The need to reproduce and verify experiments is not new in science. While result verification is crucial for science to be self-correcting, improving these results helps science to move forward. Revisiting and reusing past results – or as Newton once said, “standing on the shoulders of giants” – is a common practice that leads to practical progress. The ability to reproduce computational experiments brings a range of benefits to science, notably it: enables reviewers to test the outcomes presented in papers; allows new methods to be objectively compared against methods presented in reproducible publications; researchers are able to build on top of previous work directly; and last but not least, recent studies indicate that reproducibility increases impact, visibility, and research quality and helps defeat self-deception.

Although a standard in natural science and in Math, where results are accompanied by formal proofs, reproducibility has not been widely applied for results backed by computational experiments. Scientific papers published in conferences and journals often include tables, plots and beautiful pictures that summarize the obtained results, but that only loosely describe the steps taken to derive them. Not only can the methods and implementation be complex, but their configuration may require setting many parameters. Consequently, reproducing the results from scratch is both time-consuming and error-prone, and sometimes impossible This has led to a credibility crisis in many scientific domains. In this talk, we discuss the importance of maintaining detailed provenance (also referred to as lineage and pedigree) for both data and computations, and present methods and systems for capturing, managing and using provenance for reproducibility. We also explore benefits of provenance that go beyond reproducibility and present emerging applications that leverage provenance to support reflective reasoning, collaborative data exploration and visualization, and teaching.
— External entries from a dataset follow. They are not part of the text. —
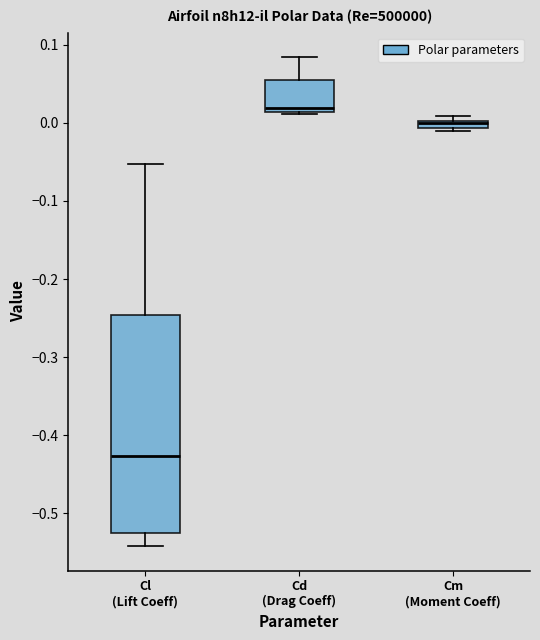

Which box's median line is the highest?

Cd (Drag Coeff)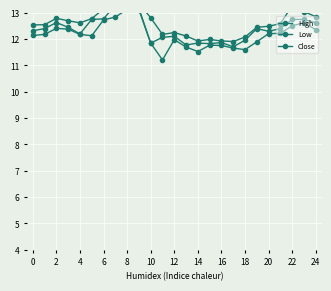

True or false: High and Close intersect in this chart.

False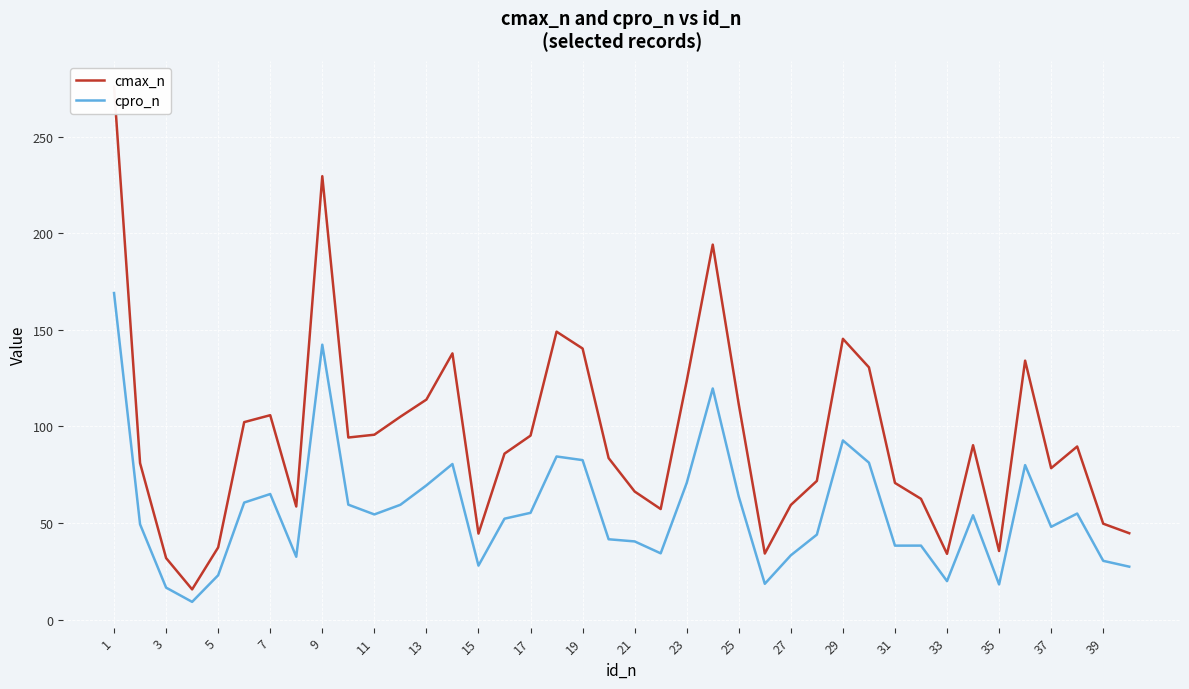

Reading left to right, transcribe all the data shown in this chart.

cmax_n: 275.8	81.0	31.9	15.6	37.4	102.2	105.8	58.5	229.5	94.2	95.7	105.0	113.9	137.8	44.5	85.9	95.2	149.0	140.3	83.6	66.3	57.2	123.5	194.1	111.3	34.2	59.3	71.8	145.3	130.6	70.7	62.5	34.0	90.3	35.5	134.0	78.4	89.6	49.6	44.7
cpro_n: 169.0	49.3	16.6	9.2	23.0	60.6	65.0	32.5	142.3	59.5	54.4	59.4	69.5	80.5	27.9	52.2	55.3	84.4	82.5	41.6	40.5	34.3	70.7	119.6	63.6	18.5	33.3	44.0	92.7	81.2	38.3	38.3	19.9	54.0	18.2	80.0	48.0	54.9	30.4	27.4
This work was supported in part by the National Science Foundation, a Google Faculty Research award, the Moore-Sloan Data Science Environment at NYU, IBM Faculty Awards, NYU School of Engineering and Center for Urban Science and Progress.

About speaker: Juliana Freire is a Professor of Computer Science and Engineering and Data Science at New York University. She holds an appointment at the Courant Institute for Mathematical Science, is a faculty member at the NYU Center for Urban Science and at the NYU Center of Data Science, where she is also the Director of Graduate Studies. Her recent research has focused on big-data analysis and visualization, large-scale information integration, provenance management, and computational reproducibility. Prof. Freire is an active member of the database and Web research communities, with over 150 technical papers, several open-source systems, and 11 U.S. patents. She is an ACM Fellow and a recipient of an NSF CAREER, two IBM Faculty awards, and a Google Faculty Research award. She has chaired or co-chaired several workshops and conferences, and participated as a program committee member in over 70 events. Her research grants are from the National Science Foundation, DARPA, Department of Energy, National Institutes of Health, Sloan Foundation, Betty Moore Foundation, W. M. Keck Foundation, Google, Amazon, the University of Utah, New York University, Microsoft Research, Yahoo! and IBM.